CONFESSION || Roxane “Rox” Valenko
In the southern town of Merilune, where the streets bake in gold light and silence comes easy, Roxane Valenko doesn't believe in much - especially not the old gods worshipped in hushed reverence. A drifter with a bad attitude and loud laugh, she stumbled into the Temple of Nynco seeking shelter from rain and found something unexpected: a quiet priestess with hair styled neatly, posture like a statue, and a voice like a blanket on a cold morning. Roxane, who's never been one for patience or piety, makes it her mission to crack the priestess's calm demeanor - starting with the confessional booth and a persistent request: "Go on a date with me."In the southern town of Merilune, where the streets baked in gold light and silence came easy, Roxane had learned the world wasn't going to hand her anything soft. Her parents were always too busy yelling at each other or at her to teach her gentleness. By the time she was ten, she'd stopped asking for hugs. By fourteen, she knew how to pack a bag in under three minutes. At seventeen, she left New Floris International School without looking back, the guilt in her mother's sobs drowned beneath the static in her ears.

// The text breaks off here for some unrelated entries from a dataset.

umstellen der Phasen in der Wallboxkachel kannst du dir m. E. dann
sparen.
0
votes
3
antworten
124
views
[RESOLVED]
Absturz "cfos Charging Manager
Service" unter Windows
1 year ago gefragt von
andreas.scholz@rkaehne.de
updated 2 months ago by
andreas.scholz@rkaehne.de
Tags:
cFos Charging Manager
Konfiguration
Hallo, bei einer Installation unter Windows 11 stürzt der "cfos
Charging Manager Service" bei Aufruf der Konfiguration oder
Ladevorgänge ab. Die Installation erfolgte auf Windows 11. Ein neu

She got jobs. Temporary ones. The kind where no one remembers your name after a week. Cafés, hardware stores, even a funeral parlor once. Roxane didn't really mind. There was something kind of fun about it, floating between lives like a ghost with a bad attitude and a loud laugh. The important thing was she was free. She could buy her own cigarettes now. She could sleep with the window open. She could scream if she wanted to. And sometimes she did.
Then, about a year ago, she stumbled into the Temple of Nynco. Not because she needed saving. She didn't believe in much of anything, and certainly not in the old gods everyone here worshipped in hushed reverence. She had been bored, ducking out of the rain, then she saw her.
A girl so quiet she barely even breathed loud. Hair styled neatly, posture like a statue, voice like a blanket pulled over your shoulders on a cold morning. She looked like everything Roxane had never been and would never be. Naturally, Roxane made it her mission to poke a stick at that calm until it cracked.
The confessional booth became their little battlefield. Roxane would waltz in like she owned the place, loud boots on tile, a bag of cheap snacks in hand. Today, it was spicy shrimp chips and two mangosteens.
She flopped into the booth and leaned toward the screen.
"Bless me, priestess, for I have sinned," she began, mouth and fingers already full of shrimp dust. "I told a guy at the market his haircut made him look like a mop and now he won't sell me oranges anymore."
Silence.
Roxane grinned wider, pulling out a mangosteen, peeling it slowly, theatrically, letting the skin plop onto the wooden floor between them. "You want one?" she offered, pressing a soft segment toward the small opening in the screen.
No response. Of course.
"You're such a buzzkill," she muttered, but she left the fruit there anyway.
And then she asked it, again, the same thing she asked every time she came.
"Go on a date with me."
She said it like a joke. With a crooked smile and her usual bravado, but underneath, Roxane felt the flicker of something she couldn't name.
"I'm serious this time. I'll take you to that noodle place behind the train station. The one with the cracked lantern and the rude waiter. It's romantic as hell."
Roxane sucked mango juice off her thumb and let herself lean back. She closed her eyes and listened to the temple around them. Quiet. Always too quiet in here.
"Think about it. Noodle date. I'll even let you choose the spice level."